In the New Testament a marvelous thing happened—the mingling of the divine life with the human life! When we say that the very embodiment of the Triune God lives the life of the Triune God, we mean this is a living of a combined life, a living of a mingled life. It is a life both human and divine. The human life is wonderful and the divine life is marvelous, but now these two lives are married. The divine life is the husband and the human life is the wife—a wonderful couple! This is the mingling of the divine life with the human life. Jesus Christ is the embodiment of such a mingling, and He lived a life, a particular life, an extraordinary life, a life that is a mingling of the divine life with the human life. In this life, in this living of such a life, we can see all the divine attributes and all the human virtues. This was the life lived by this embodiment of the Triune God in the Man, Jesus. Such a living will develop into the kingdom of God. The kingdom of God is just the living of the divine life mingled with the human life. Today the kingdom of God should be the church life—the development of that wonderful living of two mingled lives.

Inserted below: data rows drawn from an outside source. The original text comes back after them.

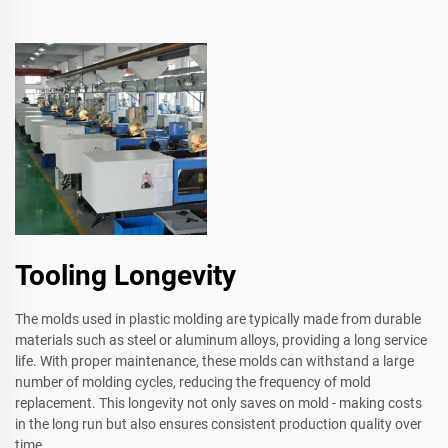
Tooling Longevity
The molds used in plastic molding are typically made from durable
materials such as steel or aluminum alloys, providing a long service
life. With proper maintenance, these molds can withstand a large
number of molding cycles, reducing the frequency of mold
replacement. This longevity not only saves on mold - making costs
in the long run but also ensures consistent production quality over
time.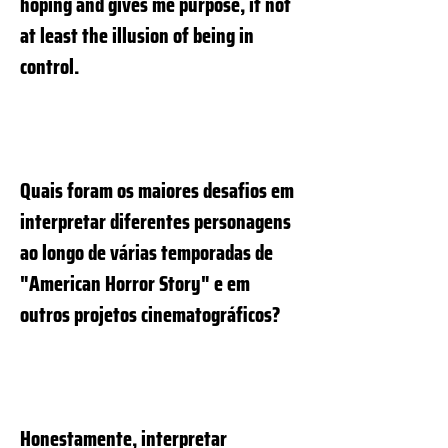
hoping and gives me purpose, if not
at least the illusion of being in
control.
Quais foram os maiores desafios em
interpretar diferentes personagens
ao longo de várias temporadas de
"American Horror Story" e em
outros projetos cinematográficos?
Honestamente, interpretar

We who are regenerated, who love the Lord, who seek after the Lord, and who are under God’s transformation, must ask ourselves what kind of life we live. We should not merely live a human, ethical life. We must live a combined life—a life that is a combination of the divine life with the human life. Such a life is the church life. Jesus Christ, as the very embodiment of the Triune God, lived such a life. His living sets up a model of the church life, and this life is one that lives God in humanity. The church life should be exactly the same as His living. He was Jesus the Man, yet He lived the Triune God. He was a Nazarene, yet He lived the divine life. When He was twelve, He went to Jerusalem and He behaved, acted, and lived in a way that showed the divine life in a young human being. He was a Galilean human being, but the divine life was lived out of Him. Luke 2 shows us a young, human boy only twelve years old living a life on the highest plane. In that young life we can see the human virtues and the divine attributes. This is the model of the church life. When that young boy lived, the Son, the Father, and the Spirit all lived there with Him. Apart from the Bible, there is no human record of such a life. Such a life is the result of the divine dispensing. The incarnation of the Word was a dispensing that dispensed the Son with the Father by the Spirit into humanity. Then out of this incarnation the life of the Triune God was lived out in a young human being. The four Gospels firstly show us the incarnation of the Word and then present the Son’s living, which was a combination of the divine life with the human life.
The Son’s living on the earth was as the embodiment of the Triune God. Colossians 2:9 refers to “the fullness of the Godhead.” It does not say the riches of the Godhead, but the fullness of the Godhead. The difference between the riches and the fullness can be illustrated by a cup of water. A cup which contains water has the riches of water. It may have the riches of water, but these riches cannot be seen until the water fills the cup to overflowing. Now the riches have become the fullness, which is the expression of the riches. Colossians 2:9 says that the fullness of the Godhead dwells in Him bodily. This means the riches of the Godhead are fully expressed in Him. When this Man Jesus lived on the earth, He lived in a way that all the ones around Him saw the fullness of the Godhead. The Godhead in its fullness just flowed out of Him. The fullness of the Godhead not only dwelt in Him, but flowed out of Him. When He lived in that carpenter’s home in Nazareth, He was the embodiment of the fullness of the Godhead. He was the very embodiment of the Godhead in its fullness, possessing all that the Father had. In John 16:15 He told us that all that God the Father had was His. He inherited all that God the Father had because He lived as the embodiment of the Father, the Son, and the Spirit. Even when He was twelve years old He lived in a way that every one saw the fullness of the Godhead flowing out of Him. That was not merely His work or His ministry but His living. He lived out the fullness of the Godhead; therefore, He could say, “He who has seen Me has seen the Father” (John 14:9).